André de Laval-Montmorency (c. 1408 – 1485), seigneur de Lohéac, was a Breton knight and a Marshal of France. He was the son of Guy XIII de Laval and Anne de Laval, and a leading member of the House of Laval.

In 1423 he served in the French army against England and fought in the Battle of La Brossinière where he was knighted. He wielded the sword of Bertrand du Guesclin, a symbol of Breton support for France which he had inherited from his maternal grandmother, Jeanne de Laval, who was the widow of the famous constable.
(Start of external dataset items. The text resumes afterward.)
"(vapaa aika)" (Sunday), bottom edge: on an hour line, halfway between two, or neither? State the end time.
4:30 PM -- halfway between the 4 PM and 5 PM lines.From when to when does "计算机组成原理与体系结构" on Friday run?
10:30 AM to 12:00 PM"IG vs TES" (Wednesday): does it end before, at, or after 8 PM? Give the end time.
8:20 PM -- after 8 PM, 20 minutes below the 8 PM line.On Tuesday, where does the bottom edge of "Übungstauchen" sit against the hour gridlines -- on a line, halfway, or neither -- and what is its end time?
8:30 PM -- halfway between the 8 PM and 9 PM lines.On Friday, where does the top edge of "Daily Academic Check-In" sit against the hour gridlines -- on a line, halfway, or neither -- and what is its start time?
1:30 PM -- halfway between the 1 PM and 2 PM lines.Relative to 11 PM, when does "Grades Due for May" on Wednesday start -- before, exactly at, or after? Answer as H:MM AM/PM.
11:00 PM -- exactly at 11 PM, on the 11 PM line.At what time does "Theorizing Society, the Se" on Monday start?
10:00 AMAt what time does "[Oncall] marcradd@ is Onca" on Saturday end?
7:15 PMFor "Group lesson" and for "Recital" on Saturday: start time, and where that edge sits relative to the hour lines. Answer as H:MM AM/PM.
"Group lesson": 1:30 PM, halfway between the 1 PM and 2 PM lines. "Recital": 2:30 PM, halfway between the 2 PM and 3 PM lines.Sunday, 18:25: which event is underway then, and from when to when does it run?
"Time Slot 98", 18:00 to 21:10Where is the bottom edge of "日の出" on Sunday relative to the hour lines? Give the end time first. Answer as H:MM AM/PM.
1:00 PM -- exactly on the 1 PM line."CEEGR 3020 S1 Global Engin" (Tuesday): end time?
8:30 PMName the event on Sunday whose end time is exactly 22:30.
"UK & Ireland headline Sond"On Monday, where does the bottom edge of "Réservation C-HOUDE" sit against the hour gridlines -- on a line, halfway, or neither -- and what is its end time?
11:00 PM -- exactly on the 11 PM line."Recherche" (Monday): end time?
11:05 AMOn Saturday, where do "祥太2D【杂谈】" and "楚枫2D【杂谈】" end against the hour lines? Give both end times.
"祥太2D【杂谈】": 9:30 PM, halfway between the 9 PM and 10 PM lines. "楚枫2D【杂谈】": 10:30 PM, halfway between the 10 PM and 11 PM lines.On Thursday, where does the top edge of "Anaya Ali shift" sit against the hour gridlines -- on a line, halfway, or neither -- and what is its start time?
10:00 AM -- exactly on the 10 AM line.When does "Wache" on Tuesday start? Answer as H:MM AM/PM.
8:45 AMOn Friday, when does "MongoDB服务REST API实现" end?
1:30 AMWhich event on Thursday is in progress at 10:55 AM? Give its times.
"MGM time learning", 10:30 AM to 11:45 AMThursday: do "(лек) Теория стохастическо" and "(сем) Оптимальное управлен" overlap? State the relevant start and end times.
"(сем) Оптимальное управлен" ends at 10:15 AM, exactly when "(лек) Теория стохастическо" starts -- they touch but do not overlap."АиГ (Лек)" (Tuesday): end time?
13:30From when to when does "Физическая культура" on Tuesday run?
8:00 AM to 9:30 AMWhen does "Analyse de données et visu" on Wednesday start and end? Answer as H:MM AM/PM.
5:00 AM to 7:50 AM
In 1428 André was taken prisoner by John Talbot, 1st Earl of Shrewsbury, after the capitulation of Laval, which he was defending. After paying his ransom he was present with Joan of Arc at the Siege of Orléans (1428–1429), at the Battle of Patay, and at the coronation of Charles VII. He was made admiral of France in 1437 and marshal in 1439.

He served Charles VII faithfully in all his wars, even against the dauphin (1456), and when the latter became king as Louis XI, Laval was dismissed from the marshal's office. After the War of the Public Weal he was restored to favor, and recovered the marshal's baton, the king also granting him the offices of lieutenant-general to the government of Paris and governor of Picardy, and conferring upon him the collar of the Order of St Michael. In 1472 Laval was successful in resisting the attacks of Charles the Bold, duke of Burgundy, on Beauvais.

André married Marie de Rais, also of the House of Laval, and daughter of Gilles de Rais.